Dubai Holding Commercial Operations Group's loss was mainly due to real estate impairment charges amid the tumbling Dubai property market and were announced as the unit holds talks with banks to refinance a $555m loan due in July. DHCOG said revenues had fallen by 28.5 per cent to Dh9.5bn in 2009. Its property arm reported declining real estate sales and project delays.
The results mark another step towards dealing with the emirate's $109bn gross debt after another conglomerate, Dubai World, secured initial agreement with banks on a proposed $23.5bn debt restructuring.
Units of Dubai Holding - owned by ruler Sheikh Mohammed bin Rashid Al Maktoum - are negotiating with creditors to extend parts of the group's $12bn gross debt.
For example, Dubai International Capital last week asked for a debt extension until the end of September as it faces a $1.25bn syndicated loan repayment in June. Dubai Group, another financial arm, also faces upcoming maturities.
DHCOG plans to try to persuade bankers to roll over loans as it will take time to monetise assets valued at Dh124.5bn, most of which is locked up in the company's real estate assets and Dubai land bank.
According to its financial statement, DHCOG has gross debt of Dh15.2bn, including about Dh10bn in bonds and Dh5bn in loans.
DHCOG, described by analysts as the "least impacted" wing of Dubai Holding, has engaged PwC as it negotiates a rollover of a $555m loan due to banks that include RBS, Citigroup and Standard Chartered.
The talks are going well, say people close to the discussions.
DHCOG includes the merged property companies Dubai Properties, Sama Dubai and Tatweer, as well as Jumeirah, a hotel chain, Tecom internet and media business parks and telecommunications interests.
"DHCOG is well placed to meet its financial obligations in 2010," said Ahmed bin Byat, chief executive of Dubai Holding. "There is no need to restructure outstanding debt as discussions are taking place with banks to roll over our existing facilities at commercial terms," he said.
DHCOG said it expected the Dubai real estate market to stabilise this year and recover in 2011. But some analysts are concerned that upcoming supply will outmatch demand and cause prices to decline further after halving since the peak in 2008.

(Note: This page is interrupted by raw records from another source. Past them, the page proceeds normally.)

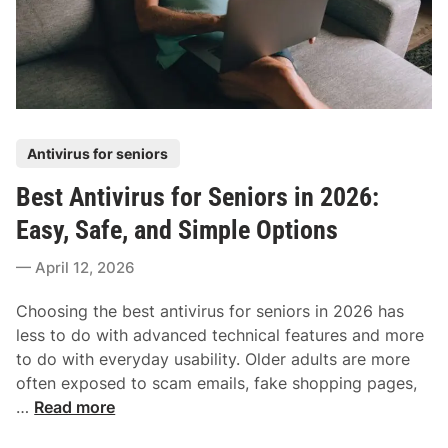
s
h
Y
t
t
o
e
A
u
m
n
D
D
t
o
o
i
n
w
P
Antivirus for seniors
v
’
n
o
i
t
Best Antivirus for Seniors in 2026:
s
r
,
t
Easy, Safe, and Simple Options
u
a
e
s
n
April 12, 2026
d
f
d
i
o
t
Choosing the best antivirus for seniors in 2026 has
n
r
h
less to do with advanced technical features and more
W
e
to do with everyday usability. Older adults are more
i
S
often exposed to scam emails, fake shopping pages,
n
a
B
…
Read more
d
f
e
o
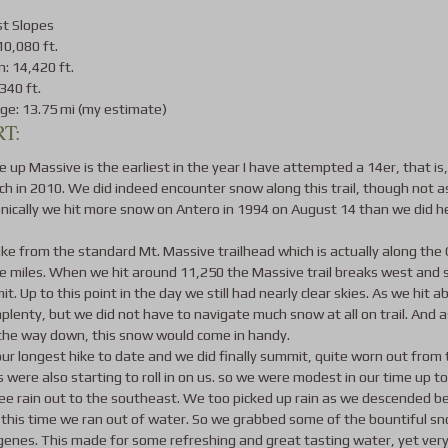
t Slopes
10,080 ft.
: 14,420 ft.
340 ft.
ge: 13.75 mi (my estimate)
T:
ke up Massive is the earliest in the year I have attempted a 14er, that is, 
h in 2010. We did indeed encounter snow along this trail, though not 
onically we hit more snow on Antero in 1994 on August 14 than we did 
ke from the standard Mt. Massive trailhead which is actually along the 
ree miles. When we hit around 11,250 the Massive trail breaks west and 
. Up to this point in the day we still had nearly clear skies. As we hit
plenty, but we did not have to navigate much snow at all on trail. And 
 the way down, this snow would come in handy.
our longest hike to date and we did finally summit, quite worn out from 
 were also starting to roll in on us. so we were modest in our time up t
e rain out to the southeast. We too picked up rain as we descended be
this time we ran out of water. So we grabbed some of the bountiful sn
algenes. This made for some refreshing and great tasting water, yet very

Dubai Properties Group said it plans to hand over 21,000 units by 2012 as it completes mature projects but defers some early-stage developments until economic conditions improve.
Contractors and consultants have made claims over cancelled and delayed projects, with the company estimating its economic liability for these claims at Dh4bn.

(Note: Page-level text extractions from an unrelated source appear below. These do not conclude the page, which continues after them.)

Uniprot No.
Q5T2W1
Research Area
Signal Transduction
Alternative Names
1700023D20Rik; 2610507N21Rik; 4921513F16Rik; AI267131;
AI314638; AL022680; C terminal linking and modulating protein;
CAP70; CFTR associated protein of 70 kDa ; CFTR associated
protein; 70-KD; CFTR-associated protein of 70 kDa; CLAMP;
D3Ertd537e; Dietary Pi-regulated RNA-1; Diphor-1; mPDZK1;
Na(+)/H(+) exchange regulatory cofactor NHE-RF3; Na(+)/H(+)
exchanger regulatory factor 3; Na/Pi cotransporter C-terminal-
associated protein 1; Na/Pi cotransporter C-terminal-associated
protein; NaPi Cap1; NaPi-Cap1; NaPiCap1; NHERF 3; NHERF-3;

Jumeirah saw occupancy levels falling to 73.4 per cent across the hospitality chain's portfolio as revenues also dropped, but the hospitality business was less impacted than other markets, said DHCOG.
Separately, Drydocks World, a unit of Dubai World outside the troubled conglomerate's restructuring proposal, on Monday appointed a new board, replacing chairman Sultan bin Sulayem with Khamis Buamim, amid talks to restructure $1.7bn in debts.